May 26, 2013, 12:31 PM EST
LeBron James is not Michael Jordan. He doesn’t have the resume, he hasn’t shown he can sustain this high a level of play for an extended period of time yet.
But we have built up a mythology around Michael Jordan that he is was perfect, that he would never make mistakes. He would never do what LeBron did and have two key late game turnovers that would cost his team a playoff game…
Except he did. Second round 1995 playoffs against the Magic.
That is not peak Jordan, that is No. 45 just returned from baseball Jordan. Next season the Bulls would win 72 games and start another three-peat. We are seeing peak LeBron right now, so the comparison is not ideal.
But the point is Jordan was not perfect. We live in a different time, a different world now with social media and the Internet changing how we break down players and their games, it also changes our perception of athletes. We look back at Jordan punching Steve Kerr in practice as a sign of his toughness and leadership, if he did that now the reaction would be different. Same with the gambling and his off-the-court life. That is not better or worse, it just is true. Jordan came along at a perfect time for him to lift the league and become a cultural icon, not to mention he backed it up with the play of the G.O.A.T. (or at least a guy that has to be in that conversation, if you prefer). Culturally, there will never be another Jordan.

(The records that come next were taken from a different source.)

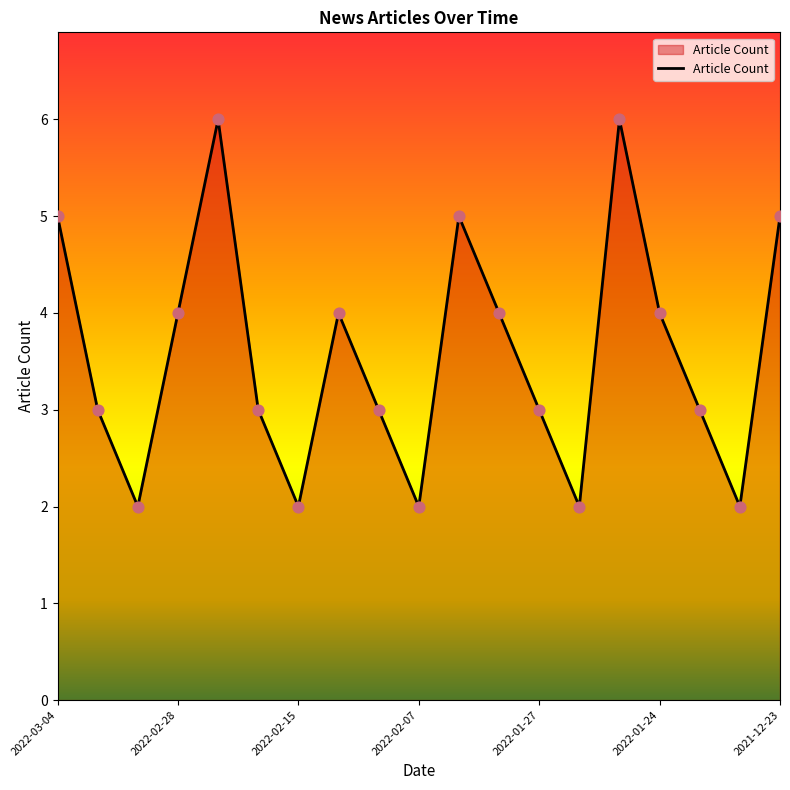

What is the difference between the maximum and minimum values?

4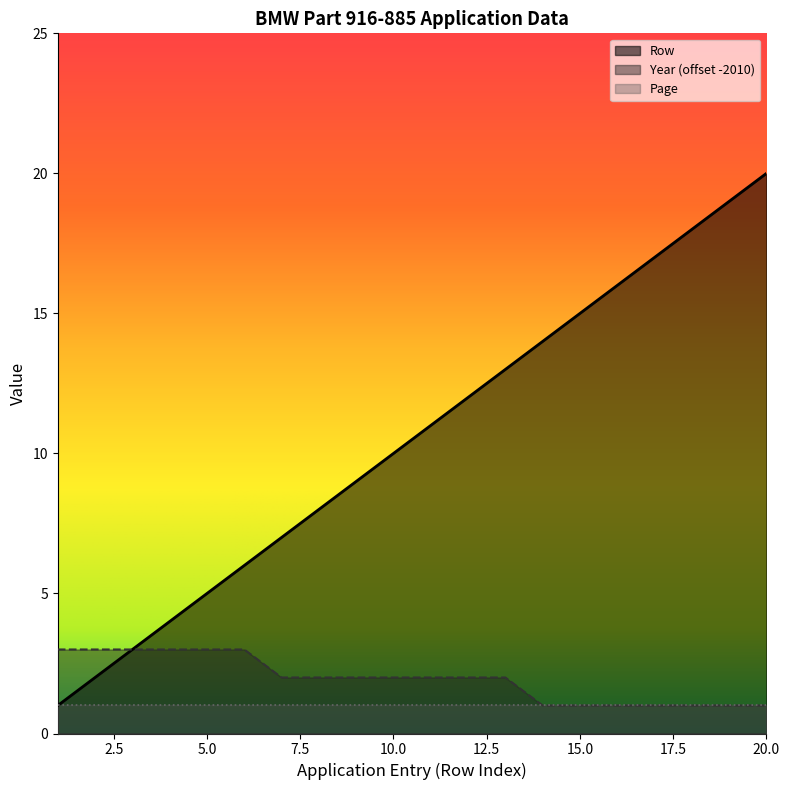

What are all the series names shown in the legend?

Row, Year (offset -2010), Page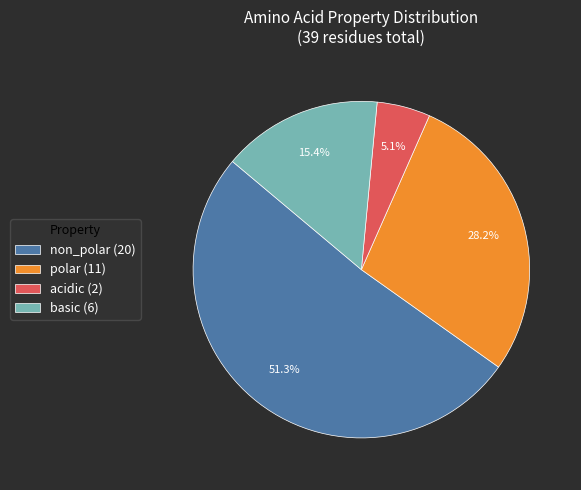

Approximately how many times larger is the value at basic (6) compared to non_polar (20)?

0.3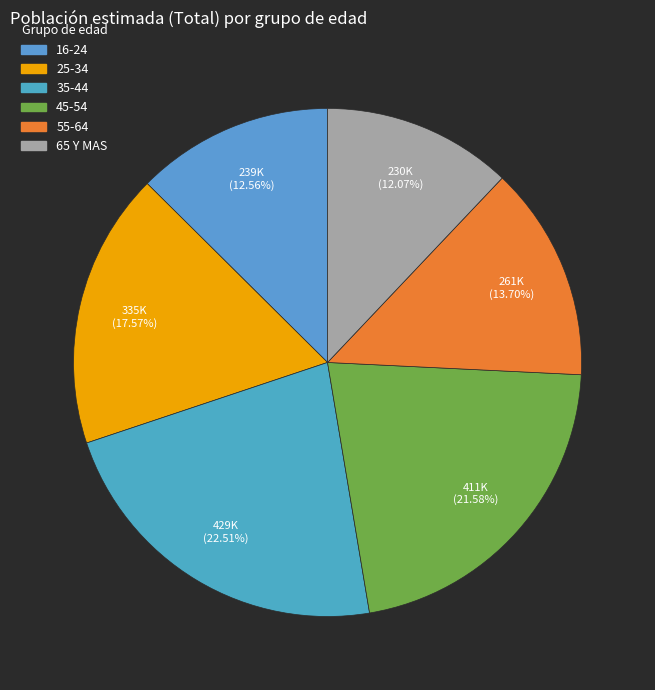

To the nearest percent, what portion does 55-64 represent?

14%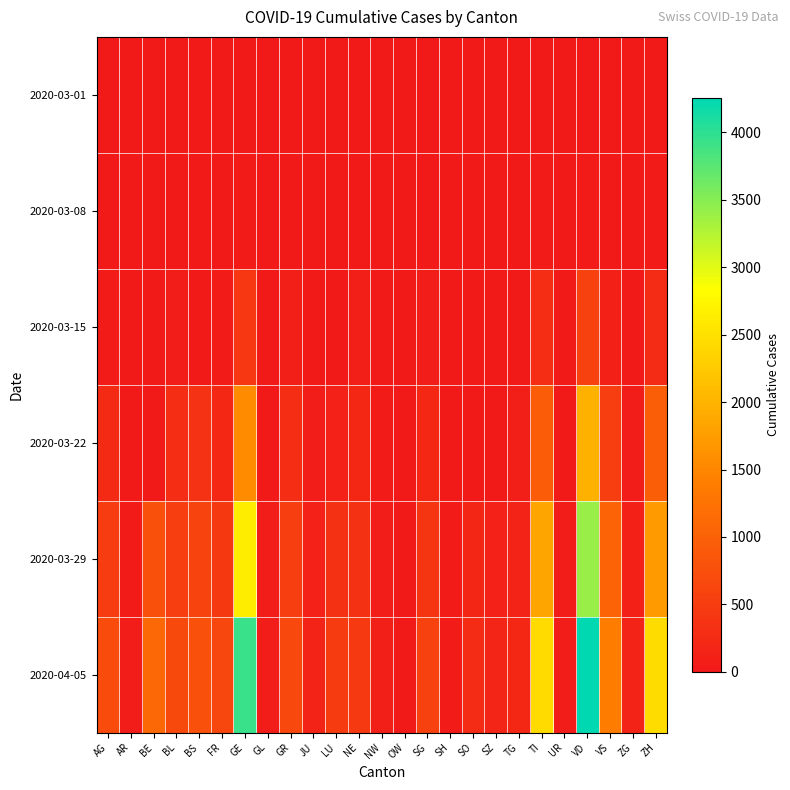

At how many categories does at least one series exceed 4146?

1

While some reading comprehension impaired commenters on this site think I am biased toward LeBron all I have ever said is this — we should wait to judge his legacy until he is done with the peak of his career. We don’t know his legacy yet. What I am is a fan of the game of basketball and if you love the game you should try to enjoy watching LeBron make plays like this right now because he is a once in a generation talent and a great player. Whatever issues people have with LeBron — or Jordan — speaks more to them and not the players themselves.